Increasingly, at least among my peers, couples are having frank discussions about what they want out of life and their relationships, and what they think about marriage, kids and property well before they get engaged or get pregnant or buy a house. Pew research polls indicate that couples put off marriage longer, and cohabitation is on the rise.

Yet there’s still this persistent pressure for men to get down on one knee (at a minimum — there’s also the option to retain a planner to help conjure something newsworthy).

Even in the most feminist and egalitarian couples I know, women talk about waiting impatiently for nervous or non-committal men to pop the question.

Friends and acquaintances have all kinds of explanations for why they depart from their otherwise egalitarian manner of decision-making with their partners to wait for him to ask. It’s often cast as personal preference, but there’s always an element of gender bias.

Some women tell me they’ve consider popping the question themselves. But then they find themselves waiting for him — because they’re attached to a fairytale idea they’ve envisioned since childhood, or because he’s the one who has to really come to grips with the idea of a lifelong commitment.

The underlying assumption here is that women are ready and waiting, and flighty men need to get their singleness out of their systems. That it’s only once men are ready on their own timelines that marriage can move from discussion to reality.

That assumption is embedded in the name of one proposal and wedding planning firm, The Yes Girls.

The tradition of men asking women gives men all the agency, leaving women in a role where they simply give a yes or a no. Ironically, for a couple that has already agreed they’re headed toward marriage, a proposal minimizes women even more; they’re left to just say “yes.”

What people cast as an embrace of a romantic tradition is really an attempt to romanticize what is at its core a sexist relic of marriage. Women don’t ask because it’s not tradition; the couple doesn’t have a proposal conversation because it’s not tradition.

If two people have made a decision jointly that they want to get married, why this responsibility for men to decide on the timing and the formalizing of that joint decision?

“A proposal planner provides a female’s perspective,” according to The Yes Girls website.

That seems a little redundant considering there’s a woman right there who the man is about to make the decision with. And that woman can, and should, feel free to step up and participate in that decision and its timing.

A man, meanwhile, might be off asking a bride’s parents for her hand in marriage. But women aren’t their fathers’ property.

Marriage isn’t a negotiation that grooms-to-be should having behind the scenes with their future fathers-in-law. It’s some of the most thrilling news of the couple’s life. Why not share that news together, with each set of parents, as a decision that was made with equal input from each person?

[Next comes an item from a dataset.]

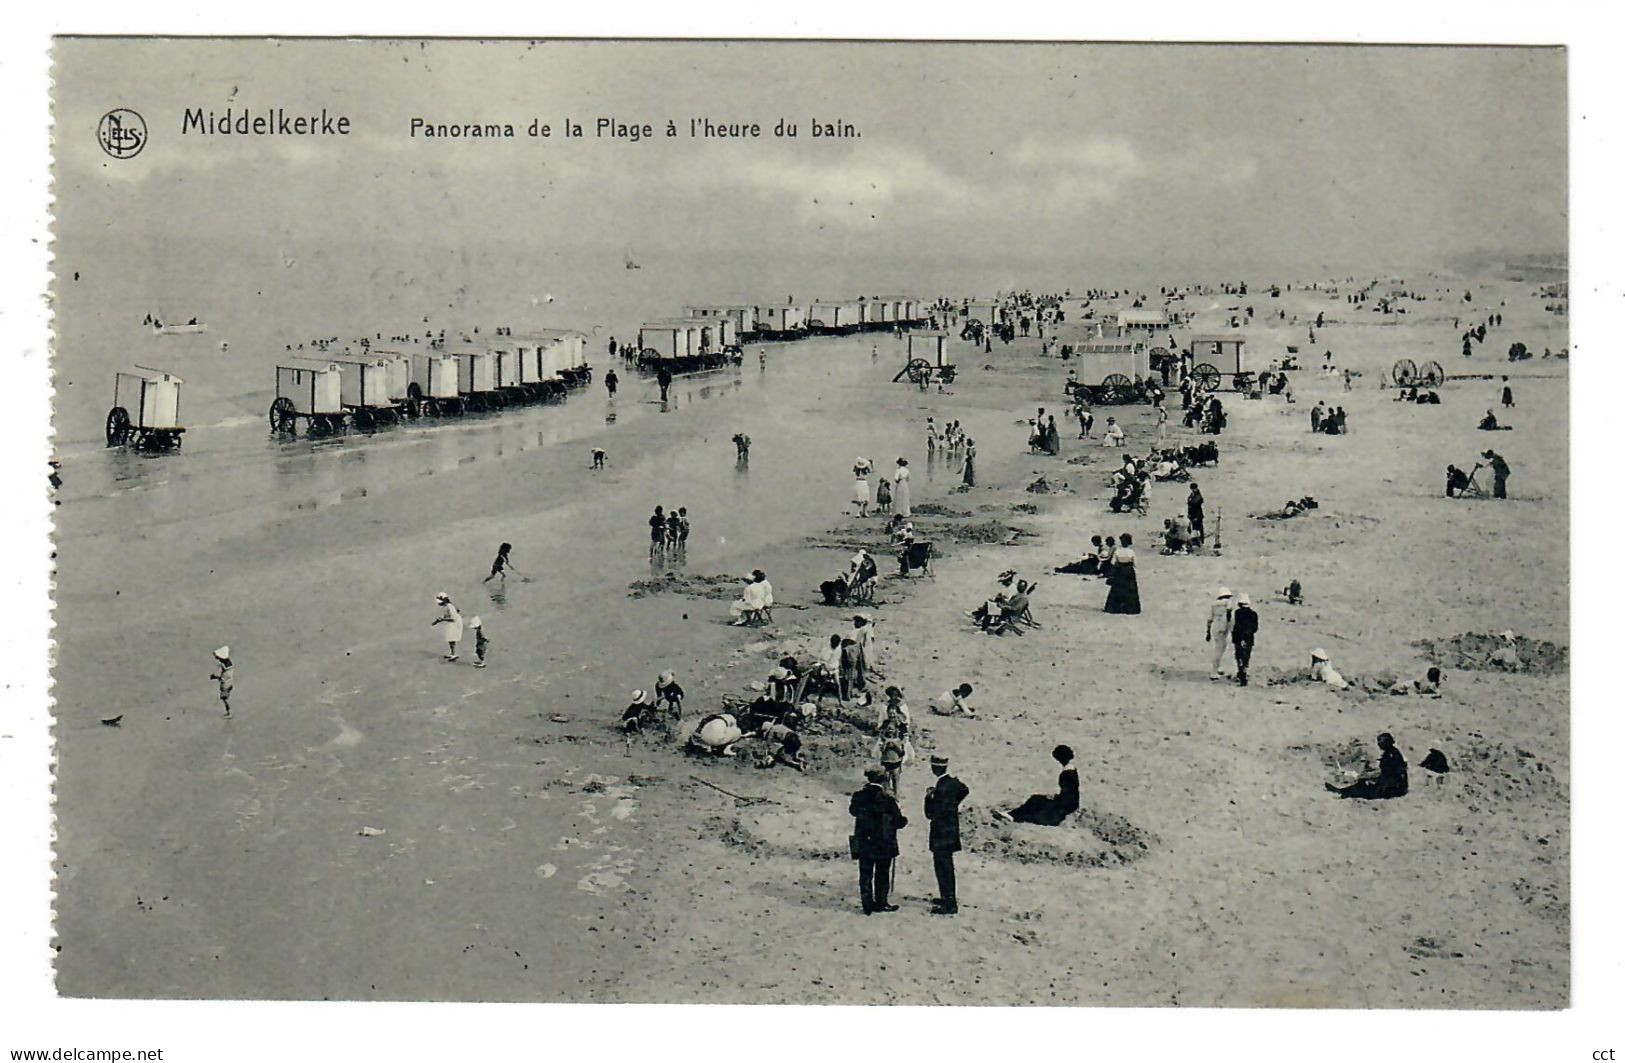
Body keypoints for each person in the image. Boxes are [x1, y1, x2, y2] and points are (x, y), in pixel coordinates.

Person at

There’s no reason to forego a titillating, romantic engagement trip or dinner or party. We don’t have to set aside all the fanfare in a transition to more egalitarian proposals. Both partners can wear rings if they want something sparkly to show off.

Yet tradition, even some archaic practices, seems to have a way of creeping into even the most progressive people’s desires when it comes to weddings. Friends of mine have suddenly found a place for religion or family bonds that they might otherwise keep at arm’s length, wanting to keep weddings tied to their sense of how it’s always been done.

But some trappings of traditional weddings are sexist signposts of how mercenary marriages used to be. If we want relationships to evolve beyond transactions between men, we need to reimagine proposals as decisions that don’t involve men dropping down on one knee — and not by shelling out lots of money for an even more elaborate version of that old tradition.